**** 本文 ****

リーマン・ショックが起きた2008年も古代ユダヤが債務免除を行った「シェミッター」にあたる年だった。写真は同年9月に破綻したリーマン・ブラザーズ(写真:ロイター/アフロ)

(市岡 繁男:相場研究家)

7年サイクルの危機、リーマン・ショックも

 少々古い話で恐縮ですが、2014年、米国ではユダヤ教のラビ(聖職者)が執筆した『The Mystery of the Shemitah』という本が話題を集めました。古代ユダヤでは、7年ごとに「シェミッター」という安息年を設けて債務免除を行ったのですが、それは今も同じだというのです。つまり、7年に1度のシェミッターの年に経済危機が訪れる、というわけです。

 著者のジョナサン・カーン氏は、その実例として、過去における5回の経済危機(1973年、1980年、1987年、2001年、2008年)を挙げ、いずれもシェミッターの年だったと指摘しました。

 具体的に振り返ってみましょう。記憶に新しい方から行くと、2008年はリーマン・ショックが発生しました。「サブプライムローン」という信用度の低い借り手向けの住宅ローンが焦げ付き、銀行危機につながったのです。2001年はITバブルが崩壊し、世界的規模で景気後退が起こりました。

 その7年前の1994年についてはカーン氏も指摘していないように米国では地方自治体が破産した程度で、特に大きな問題は起きませんでした。ただ、1980年以来の金利急騰で、メキシコをはじめとする中南米では金融危機が起きています。

 さらに7年前の87年は、ブラックマンデーと呼ばれる株価大暴落が発生し、同年の10月19日にたった1日の取引でダウ工業株30種平均は508ドル(22.6%)下落しました。

 それ以前は中東に端を発する出来事で市場は大荒れとなっています。1980年には、前年秋の第二次オイルショックを受け、1月には金が800ドル超に急騰、当時、やはり800ドル前後だったダウ平均を上回るという異変が起きました。1973年には中東戦争の勃発で原油価格が4倍に急騰。第一次オイルショックが発生しています。

****

**問題文**
上の本文について、次の問いに答えてください。
(a) 古代ユダヤでは、何年ごとに「シェミッター」という安息年を設けていましたか。
(b) 1987年10月19日の1日の取引で、ダウ工業株30種平均は何ドル下落しましたか。
(c) 1973年、中東戦争の勃発により原油価格はどうなりましたか。

**** 表示データ ****

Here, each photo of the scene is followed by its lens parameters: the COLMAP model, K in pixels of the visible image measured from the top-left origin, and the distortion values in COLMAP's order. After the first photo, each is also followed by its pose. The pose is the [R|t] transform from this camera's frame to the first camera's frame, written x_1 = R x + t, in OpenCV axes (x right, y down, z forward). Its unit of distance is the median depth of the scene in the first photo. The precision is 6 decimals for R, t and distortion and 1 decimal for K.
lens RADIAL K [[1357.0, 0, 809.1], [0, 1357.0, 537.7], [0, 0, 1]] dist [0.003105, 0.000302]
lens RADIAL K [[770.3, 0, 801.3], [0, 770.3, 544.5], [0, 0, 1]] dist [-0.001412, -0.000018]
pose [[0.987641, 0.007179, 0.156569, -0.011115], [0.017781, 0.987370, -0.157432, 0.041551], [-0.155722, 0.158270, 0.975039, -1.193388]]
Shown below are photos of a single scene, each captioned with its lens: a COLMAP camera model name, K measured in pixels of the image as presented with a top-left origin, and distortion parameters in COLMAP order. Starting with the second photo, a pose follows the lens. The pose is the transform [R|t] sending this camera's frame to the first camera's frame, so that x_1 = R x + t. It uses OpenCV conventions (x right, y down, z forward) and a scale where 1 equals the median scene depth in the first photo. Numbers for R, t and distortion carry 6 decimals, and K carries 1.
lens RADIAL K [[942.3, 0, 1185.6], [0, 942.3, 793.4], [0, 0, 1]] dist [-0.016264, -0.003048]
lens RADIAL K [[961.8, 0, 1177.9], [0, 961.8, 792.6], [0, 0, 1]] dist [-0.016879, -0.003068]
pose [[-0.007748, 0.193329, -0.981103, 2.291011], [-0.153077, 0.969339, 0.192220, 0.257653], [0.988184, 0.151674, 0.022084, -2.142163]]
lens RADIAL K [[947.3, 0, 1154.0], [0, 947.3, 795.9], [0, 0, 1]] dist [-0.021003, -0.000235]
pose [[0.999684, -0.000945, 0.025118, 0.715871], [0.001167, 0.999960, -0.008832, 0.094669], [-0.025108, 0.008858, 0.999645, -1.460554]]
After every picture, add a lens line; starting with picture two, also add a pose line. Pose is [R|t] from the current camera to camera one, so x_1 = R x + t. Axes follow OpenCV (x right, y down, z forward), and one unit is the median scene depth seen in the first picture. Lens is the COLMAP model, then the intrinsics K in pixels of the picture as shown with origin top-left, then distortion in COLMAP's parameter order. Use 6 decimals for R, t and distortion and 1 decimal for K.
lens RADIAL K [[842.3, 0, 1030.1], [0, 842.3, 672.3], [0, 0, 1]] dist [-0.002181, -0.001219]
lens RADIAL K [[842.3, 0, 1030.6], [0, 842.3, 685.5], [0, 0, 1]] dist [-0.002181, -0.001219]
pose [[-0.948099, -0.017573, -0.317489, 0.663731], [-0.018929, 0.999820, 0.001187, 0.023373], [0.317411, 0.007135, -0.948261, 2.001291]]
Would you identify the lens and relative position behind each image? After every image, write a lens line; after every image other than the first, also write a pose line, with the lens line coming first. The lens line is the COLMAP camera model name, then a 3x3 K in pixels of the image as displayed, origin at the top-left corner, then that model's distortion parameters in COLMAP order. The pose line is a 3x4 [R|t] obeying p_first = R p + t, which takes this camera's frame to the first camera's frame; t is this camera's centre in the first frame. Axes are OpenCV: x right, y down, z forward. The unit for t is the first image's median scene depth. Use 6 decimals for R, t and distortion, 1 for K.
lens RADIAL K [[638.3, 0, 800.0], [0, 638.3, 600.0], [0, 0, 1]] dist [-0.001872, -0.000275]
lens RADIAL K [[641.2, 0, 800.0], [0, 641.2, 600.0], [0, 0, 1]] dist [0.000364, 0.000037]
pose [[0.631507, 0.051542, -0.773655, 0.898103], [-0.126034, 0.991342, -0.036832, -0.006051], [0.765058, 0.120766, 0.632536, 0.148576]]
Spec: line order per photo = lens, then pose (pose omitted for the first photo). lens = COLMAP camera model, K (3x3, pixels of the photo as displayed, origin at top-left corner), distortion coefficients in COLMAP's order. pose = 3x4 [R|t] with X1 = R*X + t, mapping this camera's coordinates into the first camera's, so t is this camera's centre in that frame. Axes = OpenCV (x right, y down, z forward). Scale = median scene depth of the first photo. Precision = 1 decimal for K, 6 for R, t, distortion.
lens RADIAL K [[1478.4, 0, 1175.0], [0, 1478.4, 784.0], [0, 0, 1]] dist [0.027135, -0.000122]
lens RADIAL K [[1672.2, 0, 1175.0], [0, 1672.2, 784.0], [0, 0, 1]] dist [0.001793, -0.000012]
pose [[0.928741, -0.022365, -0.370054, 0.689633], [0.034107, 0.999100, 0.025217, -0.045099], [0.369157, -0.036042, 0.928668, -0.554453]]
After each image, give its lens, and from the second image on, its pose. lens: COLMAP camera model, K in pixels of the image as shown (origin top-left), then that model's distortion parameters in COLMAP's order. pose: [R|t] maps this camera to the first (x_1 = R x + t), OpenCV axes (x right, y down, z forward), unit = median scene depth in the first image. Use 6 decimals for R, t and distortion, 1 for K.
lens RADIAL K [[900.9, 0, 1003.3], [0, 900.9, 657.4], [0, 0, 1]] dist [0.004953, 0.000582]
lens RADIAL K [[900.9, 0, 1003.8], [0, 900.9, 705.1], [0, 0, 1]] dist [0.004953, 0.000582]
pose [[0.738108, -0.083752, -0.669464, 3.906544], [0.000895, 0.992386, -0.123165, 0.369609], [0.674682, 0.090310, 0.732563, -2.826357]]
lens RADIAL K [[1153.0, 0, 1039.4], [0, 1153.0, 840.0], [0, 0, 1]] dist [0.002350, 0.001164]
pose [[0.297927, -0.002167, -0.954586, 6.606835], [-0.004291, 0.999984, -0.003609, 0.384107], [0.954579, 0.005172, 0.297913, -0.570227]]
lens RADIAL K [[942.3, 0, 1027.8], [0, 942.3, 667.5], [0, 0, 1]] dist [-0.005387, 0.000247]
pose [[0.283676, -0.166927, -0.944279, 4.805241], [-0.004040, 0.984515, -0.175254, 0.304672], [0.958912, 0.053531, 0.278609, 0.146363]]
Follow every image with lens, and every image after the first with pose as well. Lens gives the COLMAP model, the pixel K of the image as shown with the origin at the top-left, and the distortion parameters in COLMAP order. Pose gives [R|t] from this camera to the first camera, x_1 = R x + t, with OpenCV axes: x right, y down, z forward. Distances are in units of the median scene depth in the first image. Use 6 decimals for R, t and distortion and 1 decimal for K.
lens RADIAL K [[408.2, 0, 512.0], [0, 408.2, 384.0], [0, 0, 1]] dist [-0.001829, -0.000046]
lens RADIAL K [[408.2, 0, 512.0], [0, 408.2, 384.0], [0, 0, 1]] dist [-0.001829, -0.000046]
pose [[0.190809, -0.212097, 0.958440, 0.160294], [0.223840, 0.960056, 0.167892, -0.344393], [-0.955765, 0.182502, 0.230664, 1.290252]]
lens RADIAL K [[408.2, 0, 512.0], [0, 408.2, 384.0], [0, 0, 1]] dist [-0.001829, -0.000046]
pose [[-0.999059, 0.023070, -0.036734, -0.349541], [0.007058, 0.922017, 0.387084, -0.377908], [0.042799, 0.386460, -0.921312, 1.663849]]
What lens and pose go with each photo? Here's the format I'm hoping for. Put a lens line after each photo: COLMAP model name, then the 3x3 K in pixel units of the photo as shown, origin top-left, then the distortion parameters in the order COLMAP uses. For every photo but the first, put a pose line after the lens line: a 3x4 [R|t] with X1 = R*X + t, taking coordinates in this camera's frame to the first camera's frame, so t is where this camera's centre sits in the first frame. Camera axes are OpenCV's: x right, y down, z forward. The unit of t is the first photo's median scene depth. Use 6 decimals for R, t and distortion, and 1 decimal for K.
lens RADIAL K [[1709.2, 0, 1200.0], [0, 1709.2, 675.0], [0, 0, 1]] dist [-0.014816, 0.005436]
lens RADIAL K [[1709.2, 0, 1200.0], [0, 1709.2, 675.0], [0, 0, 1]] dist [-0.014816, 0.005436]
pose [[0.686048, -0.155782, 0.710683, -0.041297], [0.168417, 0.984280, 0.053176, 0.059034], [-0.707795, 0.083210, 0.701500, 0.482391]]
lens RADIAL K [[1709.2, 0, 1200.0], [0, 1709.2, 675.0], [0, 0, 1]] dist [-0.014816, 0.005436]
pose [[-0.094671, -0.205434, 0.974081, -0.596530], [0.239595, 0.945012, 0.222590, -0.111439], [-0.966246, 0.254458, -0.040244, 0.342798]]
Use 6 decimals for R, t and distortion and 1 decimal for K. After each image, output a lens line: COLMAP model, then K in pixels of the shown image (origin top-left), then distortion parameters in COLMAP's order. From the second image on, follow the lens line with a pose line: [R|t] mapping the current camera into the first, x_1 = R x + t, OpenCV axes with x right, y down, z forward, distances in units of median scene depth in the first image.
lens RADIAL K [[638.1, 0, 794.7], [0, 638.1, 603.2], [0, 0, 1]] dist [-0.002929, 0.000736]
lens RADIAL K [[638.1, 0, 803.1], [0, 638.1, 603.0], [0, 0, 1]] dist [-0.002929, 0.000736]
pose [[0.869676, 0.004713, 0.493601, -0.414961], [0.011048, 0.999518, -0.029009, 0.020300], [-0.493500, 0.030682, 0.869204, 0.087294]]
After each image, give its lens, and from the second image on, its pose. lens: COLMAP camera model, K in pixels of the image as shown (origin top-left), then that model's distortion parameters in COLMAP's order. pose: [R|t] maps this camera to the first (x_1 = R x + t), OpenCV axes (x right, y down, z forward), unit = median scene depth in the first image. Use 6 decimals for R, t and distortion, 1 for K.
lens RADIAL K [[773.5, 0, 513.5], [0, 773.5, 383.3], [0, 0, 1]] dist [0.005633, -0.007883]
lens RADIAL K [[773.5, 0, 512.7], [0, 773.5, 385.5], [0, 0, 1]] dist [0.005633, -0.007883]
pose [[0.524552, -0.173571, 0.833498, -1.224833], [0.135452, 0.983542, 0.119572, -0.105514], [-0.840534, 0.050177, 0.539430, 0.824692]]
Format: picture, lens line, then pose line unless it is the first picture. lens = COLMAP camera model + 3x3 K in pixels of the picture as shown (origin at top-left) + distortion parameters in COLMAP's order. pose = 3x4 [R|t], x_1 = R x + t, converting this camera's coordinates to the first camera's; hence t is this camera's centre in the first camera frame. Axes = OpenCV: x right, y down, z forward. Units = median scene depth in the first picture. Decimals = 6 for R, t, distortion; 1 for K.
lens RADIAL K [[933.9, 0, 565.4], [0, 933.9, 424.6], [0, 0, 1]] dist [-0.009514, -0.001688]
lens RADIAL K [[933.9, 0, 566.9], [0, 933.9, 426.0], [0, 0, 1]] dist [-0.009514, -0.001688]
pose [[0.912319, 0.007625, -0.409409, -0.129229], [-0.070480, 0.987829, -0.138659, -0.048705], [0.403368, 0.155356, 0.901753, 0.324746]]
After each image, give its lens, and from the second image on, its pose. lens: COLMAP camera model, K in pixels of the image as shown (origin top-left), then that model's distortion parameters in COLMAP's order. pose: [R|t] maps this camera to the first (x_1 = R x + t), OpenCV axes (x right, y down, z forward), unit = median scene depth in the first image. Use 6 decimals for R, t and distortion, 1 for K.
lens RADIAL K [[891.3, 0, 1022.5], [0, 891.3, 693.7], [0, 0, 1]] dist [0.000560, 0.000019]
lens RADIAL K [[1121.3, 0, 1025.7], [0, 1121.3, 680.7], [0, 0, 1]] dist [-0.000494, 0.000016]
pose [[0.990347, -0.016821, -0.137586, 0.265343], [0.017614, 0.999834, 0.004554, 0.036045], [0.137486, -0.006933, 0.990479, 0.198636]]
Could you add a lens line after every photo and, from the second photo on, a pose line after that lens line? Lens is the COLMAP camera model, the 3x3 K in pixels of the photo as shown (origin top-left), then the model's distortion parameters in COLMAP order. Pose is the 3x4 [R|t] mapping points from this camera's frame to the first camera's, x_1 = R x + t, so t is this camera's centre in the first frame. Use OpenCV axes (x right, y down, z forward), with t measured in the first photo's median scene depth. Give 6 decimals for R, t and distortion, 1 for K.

****

**解答欄**
(a) 7年ごと
(b) 508ドル(22.6%)
(c) 4倍に急騰した